El 'Monumento al desencanto' es uno de los muy pocos proyectos artísticos que ha salido adelante en los últimos meses de pandemia. Es hijo, también de esa pareja tan anunciada como ausente de la colaboración público-privada como el primer ganador de la Beca Vasos Comunicantes promovida por la agencia municipal de museos junto a DKV, la aseguradora con una de las colecciones de arte contemporáneo más pintosas de por aquí. Y este 'Monumento al desencanto' recuerda también que algunas de las propuestas más sugerentes vistas en el Pompidou y en el Museo Ruso durante estos cinco años han llegado justo desde los artistas del entorno más cercano: la escalera del Pompidou pintada por José Medina Galeote o D.Darko, la pieza de Moreno&Grau en aquel Hors Pistes, las intervenciones de Julio Anaya y Emmanuel Lafont en Tabacalera, Rocío Molina danzando en salas bajo ese Cubo donde ahora esa escultura de Julio Capitán recuerda que quizá no haya que mirar justo ahí a la hora de buscar excusas frente al desánimo de unos equipamientos huérfanos de visitantes. Quizá haya que recordar, por ejemplo, que los museos con menor porcentaje de visitantes locales son, desde hace años, aquellos dedicados a Picasso y, a partir de ahí, buscar las causas de esa desafección, de ese dar por sabido algo quizá demasiado repetido, demasiado a mano para al final dejarlo caer por el sumidero de la pereza y el desencanto.

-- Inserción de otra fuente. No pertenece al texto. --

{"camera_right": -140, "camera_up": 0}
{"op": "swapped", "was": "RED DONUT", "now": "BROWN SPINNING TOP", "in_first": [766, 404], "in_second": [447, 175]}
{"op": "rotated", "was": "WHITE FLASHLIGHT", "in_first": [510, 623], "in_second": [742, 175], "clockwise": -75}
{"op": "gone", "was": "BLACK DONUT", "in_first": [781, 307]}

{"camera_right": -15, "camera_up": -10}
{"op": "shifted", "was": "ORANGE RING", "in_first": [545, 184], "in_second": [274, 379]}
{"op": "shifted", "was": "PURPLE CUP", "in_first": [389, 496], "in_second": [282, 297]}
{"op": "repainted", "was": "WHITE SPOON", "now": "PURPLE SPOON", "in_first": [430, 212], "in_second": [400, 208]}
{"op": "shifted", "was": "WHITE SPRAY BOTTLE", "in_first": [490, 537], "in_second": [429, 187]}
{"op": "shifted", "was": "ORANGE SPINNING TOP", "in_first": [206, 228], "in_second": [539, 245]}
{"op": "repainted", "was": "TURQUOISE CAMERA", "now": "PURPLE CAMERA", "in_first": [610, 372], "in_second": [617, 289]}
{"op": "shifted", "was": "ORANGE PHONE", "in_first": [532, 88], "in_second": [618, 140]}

Ahora la fatalidad ha puesto a la ciudad de los museos ante el espejo de su propia improvisación hasta dejar al descubierto la fragilidad de algunos de sus cimientos, pero resulta pueril obviar no sólo todo lo que ha dado ese modelo, sino lo que todavía, sin olvidar su notable margen de mejora, puede ofrecer, desde el empleo hasta la evasión, desde la formación hasta la mera autoestima para no caer, justo ahora, en el desencanto al que han levantado un monumento, cuyo nombre recuerda sin remedio a aquella película de Jaime Chávarri sobre la saga maldita de los Panero, donde el poeta loco y brillante Leopoldo María Panero hablaba así de su familia: «Me han convertido en el símbolo de todo lo que más detestaban de ellos mismos». Y quién sabe cuánto de eso hay ahora en este posible desencanto.